* [Teks Bacaan]

Selasa, 28 April 2009 03:14 WIB
Usul tersebut disampaikan kepada Ketua DPR Agung Laksono oleh wakil pengusul, yaitu Gayus Lumbuun, Hasto Kristiyanto, Aria Bima (F-PDIP), Nursyamsi Nurlan (F-BPD), Joseph TH Pati (F-PG), serta Kurdi Moekri (F-PPP), pada Senin (27/4) siang. Para pengusul yang lain berasal dari Fraksi Partai Amanat Nasional dan Fraksi Kebangkitan Bangsa.
Menurut pengusul, kekacauan daftar pemilih tetap telah mencederai pemilu yang mestinya merupakan sarana kedaulatan rakyat. Terkait dengan hilangnya hak pilih warga negara, kesalahan tidak bisa dialihkan kepada KPU saja. Misalnya, undang-undang menempatkan Departemen Dalam Negeri sebagai pihak yang bertanggung jawab atas data kependudukan yang menjadi sumber penetapan DPT.

Entri data tersimpan
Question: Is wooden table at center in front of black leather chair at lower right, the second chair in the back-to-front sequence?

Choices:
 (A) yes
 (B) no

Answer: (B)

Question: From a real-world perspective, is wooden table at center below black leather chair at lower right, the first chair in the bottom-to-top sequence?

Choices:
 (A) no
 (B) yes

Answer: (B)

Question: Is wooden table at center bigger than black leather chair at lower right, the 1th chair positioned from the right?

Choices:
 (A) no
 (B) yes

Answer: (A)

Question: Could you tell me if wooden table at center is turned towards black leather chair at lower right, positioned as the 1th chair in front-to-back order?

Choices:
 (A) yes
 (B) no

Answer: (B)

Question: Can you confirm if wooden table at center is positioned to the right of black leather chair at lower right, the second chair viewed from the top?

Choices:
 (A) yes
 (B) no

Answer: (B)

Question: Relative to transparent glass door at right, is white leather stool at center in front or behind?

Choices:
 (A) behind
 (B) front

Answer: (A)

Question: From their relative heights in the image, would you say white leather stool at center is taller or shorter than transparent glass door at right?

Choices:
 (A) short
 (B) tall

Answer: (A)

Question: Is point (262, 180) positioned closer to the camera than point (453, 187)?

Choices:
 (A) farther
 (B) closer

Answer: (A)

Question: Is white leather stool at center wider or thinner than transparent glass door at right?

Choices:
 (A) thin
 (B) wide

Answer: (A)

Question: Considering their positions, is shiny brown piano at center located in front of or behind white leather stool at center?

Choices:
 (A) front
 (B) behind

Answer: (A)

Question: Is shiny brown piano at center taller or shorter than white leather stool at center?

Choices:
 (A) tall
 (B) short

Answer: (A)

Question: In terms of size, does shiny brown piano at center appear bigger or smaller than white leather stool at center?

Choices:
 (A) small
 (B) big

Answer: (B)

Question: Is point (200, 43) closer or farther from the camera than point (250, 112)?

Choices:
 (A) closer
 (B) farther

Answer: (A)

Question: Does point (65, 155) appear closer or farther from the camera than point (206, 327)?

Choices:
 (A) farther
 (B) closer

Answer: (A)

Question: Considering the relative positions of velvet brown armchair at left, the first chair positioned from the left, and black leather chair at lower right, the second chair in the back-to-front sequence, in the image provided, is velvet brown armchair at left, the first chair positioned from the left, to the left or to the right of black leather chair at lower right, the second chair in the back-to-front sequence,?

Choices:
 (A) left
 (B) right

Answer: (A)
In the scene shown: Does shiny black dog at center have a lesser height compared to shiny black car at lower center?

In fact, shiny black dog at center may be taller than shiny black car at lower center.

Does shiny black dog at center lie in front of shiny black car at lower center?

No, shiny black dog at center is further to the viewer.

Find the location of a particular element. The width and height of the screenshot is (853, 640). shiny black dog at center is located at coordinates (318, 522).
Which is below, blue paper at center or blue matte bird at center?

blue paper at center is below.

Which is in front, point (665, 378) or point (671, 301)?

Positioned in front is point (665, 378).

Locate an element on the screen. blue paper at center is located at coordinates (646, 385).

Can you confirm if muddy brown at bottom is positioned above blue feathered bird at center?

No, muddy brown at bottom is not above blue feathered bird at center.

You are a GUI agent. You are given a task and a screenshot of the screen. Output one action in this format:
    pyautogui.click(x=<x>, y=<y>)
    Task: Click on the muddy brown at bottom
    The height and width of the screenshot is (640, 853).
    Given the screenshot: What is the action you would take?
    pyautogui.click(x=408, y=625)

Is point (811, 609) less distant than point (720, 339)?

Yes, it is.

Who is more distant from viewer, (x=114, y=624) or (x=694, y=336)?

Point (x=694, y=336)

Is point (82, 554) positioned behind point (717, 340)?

* [Ketentuan Latihan]
- 1) Menurut berita tentang kekacauan daftar pemilih tetap, kepada siapa usul itu disampaikan?
- 2) Salin kata demi kata bagian berita tentang kekacauan daftar pemilih tetap, dari "Selasa, 28 April" sampai dengan "Fraksi Kebangkitan Bangsa.".
- 3) Tuliskan lanjutan berita tentang kekacauan daftar pemilih tetap setelah kalimat terakhirnya.

* [Jawaban Latihan]
- 1) Kepada Ketua DPR Agung Laksono.

- 2)
Selasa, 28 April 2009 03:14 WIB
Usul tersebut disampaikan kepada Ketua DPR Agung Laksono oleh wakil pengusul, yaitu Gayus Lumbuun, Hasto Kristiyanto, Aria Bima (F-PDIP), Nursyamsi Nurlan (F-BPD), Joseph TH Pati (F-PG), serta Kurdi Moekri (F-PPP), pada Senin (27/4) siang. Para pengusul yang lain berasal dari Fraksi Partai Amanat Nasional dan Fraksi Kebangkitan Bangsa.

- 3)
Hasto Kristiyanto menekankan, jika disetujui sebagai hak DPR, angket tidak dibatasi periode jabatan DPR. Penyelesaian masalah ini penting karena menyangkut hak konstitusional warga negara. Jika tidak diusut tuntas, pemilu ke depan akan terus dihadapkan pada ketidakpercayaan masyarakat. ”Ini untuk menyelamatkan demokrasi ke depan,” ujar Hasto.
Hasto menampik anggapan bahwa pihaknya baru mempersoalkan DPT seusai pemilu legislatif. Sejak jauh-jauh hari, setidaknya pada Februari, pihaknya sudah mengingatkan masalah DPT. Ada bukti meyakinkan bahwa mekanisme penyusunan DPT tak sesuai mekanisme. ”Faktanya, parpol tidak pernah menerima DPS dan DPT,” kata Hasto.
LN bermasalah juga
Tidak hanya DPT dalam negeri yang banyak menimbulkan masalah, DPT luar negeri pun amburadul. Akibatnya, partisipasi pemilih luar negeri sangat rendah.
Berbagai permasalahan seputar DPT LN disampaikan Direktur Eksekutif Migrant Care Anis Hidayah ketika melapor ke Badan Pengawas Pemilihan Umum, Senin (27/4). Mereka diterima Ketua Bawaslu Nur Hidayat Sardini dan dua anggota Bawaslu, yaitu Wirdyaningsih dan Wahidah Suaib. Pada hari pemungutan suara, 9 April, Migrant Care melakukan pemantauan di Malaysia, Singapura, Hongkong, dan penampungan calon buruh migran.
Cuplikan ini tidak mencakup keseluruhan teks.